The county health bureau has collected about $81 million of the $104 million projected by budget planners, according to a summary of the county's first fiscal quarter, which ended March 31.
"We're going to continue to monitor that," Comptroller Walter Knorr said. "Certainly, we're concerned anytime you have a shortfall ... but it's just a matter of keeping after the hospital and making sure they collect."
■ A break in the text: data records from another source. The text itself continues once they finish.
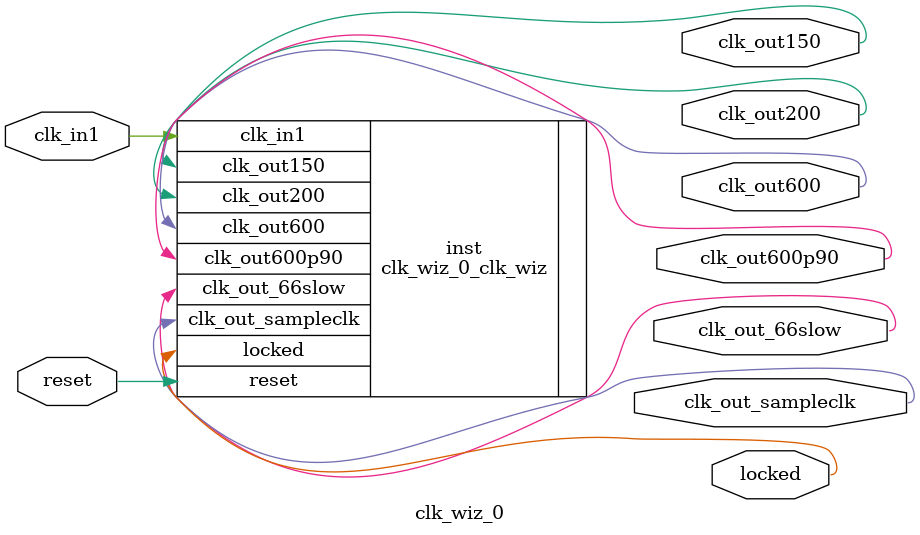
<source format=v>


`timescale 1ps/1ps

(* CORE_GENERATION_INFO = "clk_wiz_0,clk_wiz_v6_0_5_0_0,{component_name=clk_wiz_0,use_phase_alignment=true,use_min_o_jitter=false,use_max_i_jitter=false,use_dyn_phase_shift=false,use_inclk_switchover=false,use_dyn_reconfig=false,enable_axi=0,feedback_source=FDBK_AUTO,PRIMITIVE=MMCM,num_out_clk=6,clkin1_period=10.000,clkin2_period=10.000,use_power_down=false,use_reset=true,use_locked=true,use_inclk_stopped=false,feedback_type=SINGLE,CLOCK_MGR_TYPE=NA,manual_override=false}" *)

module clk_wiz_0 
 (
  // Clock out ports
  output        clk_out600p90,
  output        clk_out600,
  output        clk_out150,
  output        clk_out200,
  output        clk_out_66slow,
  output        clk_out_sampleclk,
  // Status and control signals
  input         reset,
  output        locked,
 // Clock in ports
  input         clk_in1
 );

  clk_wiz_0_clk_wiz inst
  (
  // Clock out ports  
  .clk_out600p90(clk_out600p90),
  .clk_out600(clk_out600),
  .clk_out150(clk_out150),
  .clk_out200(clk_out200),
  .clk_out_66slow(clk_out_66slow),
  .clk_out_sampleclk(clk_out_sampleclk),
  // Status and control signals               
  .reset(reset), 
  .locked(locked),
 // Clock in ports
  .clk_in1(clk_in1)
  );

endmodule

</source>
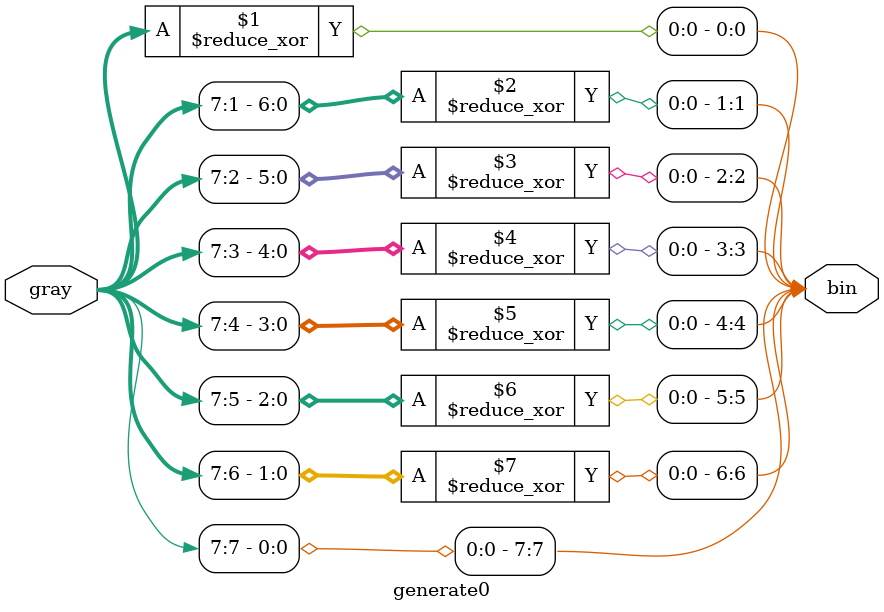
<source format=v>
module generate0 (bin, gray); parameter SIZE = 8; output [SIZE-1:0] bin; input [SIZE-1:0] gray;
// gray2bin1 (bin, gray); parameter SIZE = 8; output [SIZE-1:0] bin; input [SIZE-1:0] gray;
genvar i; generate
// this module is parameterizable
for (i=0; i<SIZE; i=i+1) begin:bitnum
   assign bin[i] = ^gray[SIZE-1:i];
// i refers to the implicitly defined localparam whose
// value in each instance of the generate block is end// the value of the genvar when it was elaborated.
end endgenerate endmodule

</source>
With other county fees also coming in below projections and sales and cigarette taxes doing better than expected, the county is about $16 million, or about 3 percent, behind on overall revenues for the first quarter.
Knorr said it was too early to worry about an impact on the county's overall $3 billion budget, but commissioners were less confident.
"I'd like to know what the plan is to get the numbers up," said Commissioner Bobbie Steele (D-Chicago). "By the end of the year, we'll have lost $100 million. We have to figure out why."
Commissioner Mike Quigley (D-Chicago) said he's beginning to worry the county will go broke before the end of the year.
"Their patient volume is up and their revenues are down, and that makes no sense," Quigley said. "They better detail a plan."
Stroger, Provident and Oak Forest hospitals care for some of the sickest and poorest of the region's patients and turn no one away regardless of ability to pay. Still, many of the patients are covered by Medicaid and other programs and can pay something for their care.
County health officials were not available for comment Tuesday afternoon.
Health bureau chief Daniel Winship has repeatedly promised an overhaul in the billing system, including retraining employees and the use of new software to create "superbills" that better track all of a patient's services.
"They tried to implement this superbill and they give you this hyped report, and then it kind of dies out," Steele said. "I haven't seen too much of a difference."
Against the advice of budget staff, commissioners voted to increase projections for cigarette taxes and some fees when passing the 2006 budget. Cigarette taxes are so far $7.6 million ahead of projections, but Knorr warned much of the boost came from a one-time floor audit that will not carry through the rest of the year.
The county also is spending below budget, Knorr said, so cash flow will not be an issue.
Quigley said he was less sure.
"Don't let the percentages fool you, $16 million would be a significant tax hike," Quigley said. "It was extraordinarily irresponsible to budget like this."